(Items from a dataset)
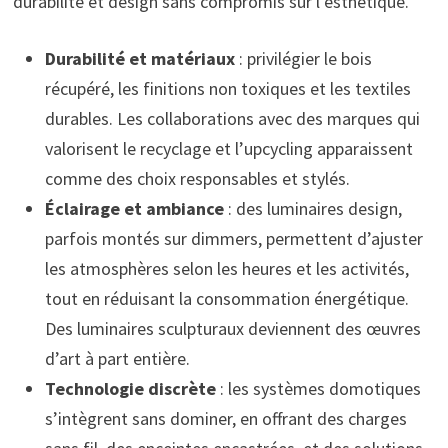
durabilité et design sans compromis sur l’esthétique.
Durabilité et matériaux
: privilégier le bois
récupéré, les finitions non toxiques et les textiles
durables. Les collaborations avec des marques qui
valorisent le recyclage et l’upcycling apparaissent
comme des choix responsables et stylés.
Éclairage et ambiance
: des luminaires design,
parfois montés sur dimmers, permettent d’ajuster
les atmosphères selon les heures et les activités,
tout en réduisant la consommation énergétique.
Des luminaires sculpturaux deviennent des œuvres
d’art à part entière.
Technologie discrète
: les systèmes domotiques
s’intègrent sans dominer, en offrant des charges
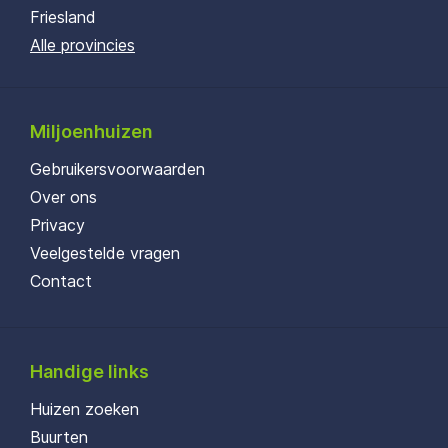
Friesland
Alle provincies
Miljoenhuizen
Gebruikersvoorwaarden
Over ons
Privacy
Veelgestelde vragen
Contact
Handige links
Huizen zoeken
Buurten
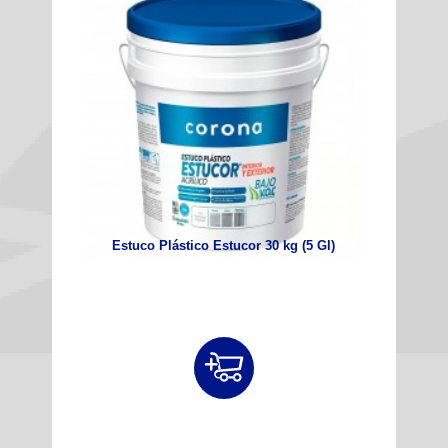
Estuco Plástico Estucor 30 kg (5 Gl)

● WORK REQUIRED
Using the records above, reproduce exactly the lines from the line containing "récupéré, les finitions" through the last line, with both ends kept and no pictures.

● SOLUTION TO THIS EXERCISE
récupéré, les finitions non toxiques et les textiles
durables. Les collaborations avec des marques qui
valorisent le recyclage et l’upcycling apparaissent
comme des choix responsables et stylés.
Éclairage et ambiance
: des luminaires design,
parfois montés sur dimmers, permettent d’ajuster
les atmosphères selon les heures et les activités,
tout en réduisant la consommation énergétique.
Des luminaires sculpturaux deviennent des œuvres
d’art à part entière.
Technologie discrète
: les systèmes domotiques
s’intègrent sans dominer, en offrant des charges
Friesland
Alle provincies
Miljoenhuizen
Gebruikersvoorwaarden
Over ons
Privacy
Veelgestelde vragen
Contact
Handige links
Huizen zoeken
Buurten
Estuco Plástico Estucor 30 kg (5 Gl)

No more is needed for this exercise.